Последняя мысль не была мыслью, и, даже не подумав, а только почувствовав ее, Зарницкий испугался и притворился, что мысли этой не могло быть у него. Была одна секунда, когда в душе, наконец, вспыхнуло возмущение и захотелось назло всем остаться таким, как он есть, со всеми пороками и подлостью.
"Ну, да! А и подумал... бы, так имел бы на то право. Ну, что же, пусть и убили. Никто не может заставить меня не желать этого".
Но это возмущение погасло мгновенно. Зарницкий почувствовал, что для того, чтобы самому поверить в свое право делать и думать так, как хочет, надо уметь и сказать громко то же самое. Но невозможность этого была для него явна: если бы он мог, то тогда лучше бы прямо и открыто сказать, что он, уклонившись от опасности, плевать хочет на всех. А так как он уклонился от опасности тайно и только о том и думал, чтобы сохранить тайну, то не оставалось другого, как продолжать лгать и...

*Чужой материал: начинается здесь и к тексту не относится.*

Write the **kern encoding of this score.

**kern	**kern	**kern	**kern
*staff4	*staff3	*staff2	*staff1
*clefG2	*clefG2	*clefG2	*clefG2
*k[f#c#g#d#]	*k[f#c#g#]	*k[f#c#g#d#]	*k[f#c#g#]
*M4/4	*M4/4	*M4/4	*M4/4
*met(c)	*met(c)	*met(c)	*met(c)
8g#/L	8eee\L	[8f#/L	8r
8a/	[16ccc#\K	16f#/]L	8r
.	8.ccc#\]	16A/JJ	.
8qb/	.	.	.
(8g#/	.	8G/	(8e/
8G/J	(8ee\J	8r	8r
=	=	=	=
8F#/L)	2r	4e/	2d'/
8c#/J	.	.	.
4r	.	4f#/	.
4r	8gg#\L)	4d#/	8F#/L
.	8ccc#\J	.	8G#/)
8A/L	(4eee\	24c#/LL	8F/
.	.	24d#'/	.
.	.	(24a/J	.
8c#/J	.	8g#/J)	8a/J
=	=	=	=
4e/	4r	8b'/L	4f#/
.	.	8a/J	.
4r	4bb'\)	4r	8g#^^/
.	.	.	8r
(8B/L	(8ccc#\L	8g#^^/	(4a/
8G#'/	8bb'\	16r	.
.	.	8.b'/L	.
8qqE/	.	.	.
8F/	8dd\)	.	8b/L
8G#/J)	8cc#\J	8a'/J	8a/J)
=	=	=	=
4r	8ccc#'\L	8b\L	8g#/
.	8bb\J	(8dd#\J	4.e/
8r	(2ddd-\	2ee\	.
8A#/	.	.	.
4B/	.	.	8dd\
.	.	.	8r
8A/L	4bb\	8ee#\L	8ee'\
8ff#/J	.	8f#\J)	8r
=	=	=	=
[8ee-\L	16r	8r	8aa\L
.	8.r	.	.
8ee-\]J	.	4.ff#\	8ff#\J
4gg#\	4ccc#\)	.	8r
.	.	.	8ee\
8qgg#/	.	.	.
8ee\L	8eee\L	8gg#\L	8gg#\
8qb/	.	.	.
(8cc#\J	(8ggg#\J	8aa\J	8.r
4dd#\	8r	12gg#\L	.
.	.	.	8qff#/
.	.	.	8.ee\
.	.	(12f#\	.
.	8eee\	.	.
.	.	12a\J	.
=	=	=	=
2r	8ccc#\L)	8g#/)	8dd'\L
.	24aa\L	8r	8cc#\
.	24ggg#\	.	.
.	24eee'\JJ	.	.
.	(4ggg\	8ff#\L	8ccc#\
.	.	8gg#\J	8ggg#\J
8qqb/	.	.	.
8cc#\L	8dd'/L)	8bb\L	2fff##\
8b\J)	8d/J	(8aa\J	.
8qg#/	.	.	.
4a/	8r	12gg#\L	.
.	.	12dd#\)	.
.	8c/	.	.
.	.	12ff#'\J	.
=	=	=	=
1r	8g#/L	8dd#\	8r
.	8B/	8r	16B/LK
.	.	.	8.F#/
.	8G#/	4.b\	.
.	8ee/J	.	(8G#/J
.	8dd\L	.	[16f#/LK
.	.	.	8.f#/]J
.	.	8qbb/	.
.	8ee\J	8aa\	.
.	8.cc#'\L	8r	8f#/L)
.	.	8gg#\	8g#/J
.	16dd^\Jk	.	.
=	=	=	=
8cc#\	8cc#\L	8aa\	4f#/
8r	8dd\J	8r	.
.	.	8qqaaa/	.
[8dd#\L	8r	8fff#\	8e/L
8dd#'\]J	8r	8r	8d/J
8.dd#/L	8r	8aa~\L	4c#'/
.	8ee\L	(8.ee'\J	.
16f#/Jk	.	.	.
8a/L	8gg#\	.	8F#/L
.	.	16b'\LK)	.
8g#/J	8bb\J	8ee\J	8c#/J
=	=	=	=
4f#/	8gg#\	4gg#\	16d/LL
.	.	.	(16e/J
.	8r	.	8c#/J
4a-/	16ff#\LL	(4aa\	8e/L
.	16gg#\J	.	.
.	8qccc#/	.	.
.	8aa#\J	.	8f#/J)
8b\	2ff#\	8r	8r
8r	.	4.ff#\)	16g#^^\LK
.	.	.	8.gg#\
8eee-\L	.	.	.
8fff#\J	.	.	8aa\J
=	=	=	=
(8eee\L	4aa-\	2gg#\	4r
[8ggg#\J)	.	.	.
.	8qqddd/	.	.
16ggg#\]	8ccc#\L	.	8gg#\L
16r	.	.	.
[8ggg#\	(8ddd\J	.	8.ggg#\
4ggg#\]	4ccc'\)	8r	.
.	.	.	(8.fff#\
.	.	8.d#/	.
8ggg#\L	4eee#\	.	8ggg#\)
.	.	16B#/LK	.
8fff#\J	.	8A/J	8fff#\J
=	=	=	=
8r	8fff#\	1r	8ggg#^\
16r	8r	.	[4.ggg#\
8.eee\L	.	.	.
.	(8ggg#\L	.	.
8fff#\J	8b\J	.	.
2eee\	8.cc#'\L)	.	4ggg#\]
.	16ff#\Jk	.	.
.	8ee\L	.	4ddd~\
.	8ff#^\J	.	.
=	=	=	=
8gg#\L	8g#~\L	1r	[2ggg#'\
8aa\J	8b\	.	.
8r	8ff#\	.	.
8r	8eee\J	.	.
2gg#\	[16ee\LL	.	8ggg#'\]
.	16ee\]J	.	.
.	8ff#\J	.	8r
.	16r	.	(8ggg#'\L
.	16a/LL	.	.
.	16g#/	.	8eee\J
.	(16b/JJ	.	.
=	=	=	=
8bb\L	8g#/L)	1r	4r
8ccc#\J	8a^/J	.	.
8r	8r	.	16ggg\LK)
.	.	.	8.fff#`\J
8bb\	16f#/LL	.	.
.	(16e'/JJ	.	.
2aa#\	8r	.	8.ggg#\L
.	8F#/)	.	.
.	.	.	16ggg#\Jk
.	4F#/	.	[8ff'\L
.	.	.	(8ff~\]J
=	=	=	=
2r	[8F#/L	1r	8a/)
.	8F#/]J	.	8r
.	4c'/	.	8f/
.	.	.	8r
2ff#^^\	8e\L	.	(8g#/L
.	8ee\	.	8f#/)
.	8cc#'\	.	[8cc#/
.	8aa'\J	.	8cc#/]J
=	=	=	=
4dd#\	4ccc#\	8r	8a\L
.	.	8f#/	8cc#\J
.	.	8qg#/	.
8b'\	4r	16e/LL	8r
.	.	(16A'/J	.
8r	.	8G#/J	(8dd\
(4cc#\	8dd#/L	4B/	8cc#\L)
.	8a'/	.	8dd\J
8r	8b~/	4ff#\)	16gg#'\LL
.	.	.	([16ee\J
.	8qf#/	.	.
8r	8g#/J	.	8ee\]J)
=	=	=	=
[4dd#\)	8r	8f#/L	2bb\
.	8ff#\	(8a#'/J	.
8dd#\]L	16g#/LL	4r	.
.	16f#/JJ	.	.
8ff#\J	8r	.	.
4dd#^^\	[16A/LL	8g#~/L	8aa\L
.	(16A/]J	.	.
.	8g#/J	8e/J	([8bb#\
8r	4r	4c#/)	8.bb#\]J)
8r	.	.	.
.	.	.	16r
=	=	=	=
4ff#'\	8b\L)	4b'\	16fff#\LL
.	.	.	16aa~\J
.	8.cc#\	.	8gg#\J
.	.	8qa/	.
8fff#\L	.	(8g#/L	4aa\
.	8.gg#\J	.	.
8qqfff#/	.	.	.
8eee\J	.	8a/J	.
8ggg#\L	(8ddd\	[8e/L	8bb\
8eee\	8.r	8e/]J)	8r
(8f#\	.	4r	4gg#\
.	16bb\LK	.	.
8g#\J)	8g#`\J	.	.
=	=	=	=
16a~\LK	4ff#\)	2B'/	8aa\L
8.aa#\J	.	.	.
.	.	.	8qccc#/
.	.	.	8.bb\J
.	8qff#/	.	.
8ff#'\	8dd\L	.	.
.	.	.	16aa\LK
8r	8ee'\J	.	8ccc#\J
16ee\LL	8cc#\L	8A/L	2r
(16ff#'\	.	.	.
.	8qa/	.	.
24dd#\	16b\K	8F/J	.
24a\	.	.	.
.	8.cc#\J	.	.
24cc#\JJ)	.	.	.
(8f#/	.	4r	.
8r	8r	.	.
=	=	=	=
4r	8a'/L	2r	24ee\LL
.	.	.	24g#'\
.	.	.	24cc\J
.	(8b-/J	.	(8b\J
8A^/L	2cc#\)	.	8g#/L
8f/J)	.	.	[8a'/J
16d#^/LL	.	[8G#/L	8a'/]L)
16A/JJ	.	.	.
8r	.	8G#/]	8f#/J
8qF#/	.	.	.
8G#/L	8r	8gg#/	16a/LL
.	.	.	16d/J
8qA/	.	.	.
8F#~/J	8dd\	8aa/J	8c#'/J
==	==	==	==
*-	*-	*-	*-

– Уехать туда, где меня никто не знает!.. Так образовывался заколдованный круг, в котором с тоскою вертелся Зарницкий, стоя у окна своего кабинета и глядя не в окно, на яркую солнечную улицу, по которой шли и ехали люди, точно нарочно катаясь перед его окнами, а на носки своих изящных, светло вычищенных сапог.
Таня, в чистеньком платье и передничке, такая вымытая и аккуратная, точно она только что старательно приготовила себя для него, лукаво топотала каблучками по комнатам и ждала снисходительного внимания. Но хотя Зарницкий непоколебимо считал себя неизмеримо выше ее, для него теперь было невозможно посмотреть ей в глаза.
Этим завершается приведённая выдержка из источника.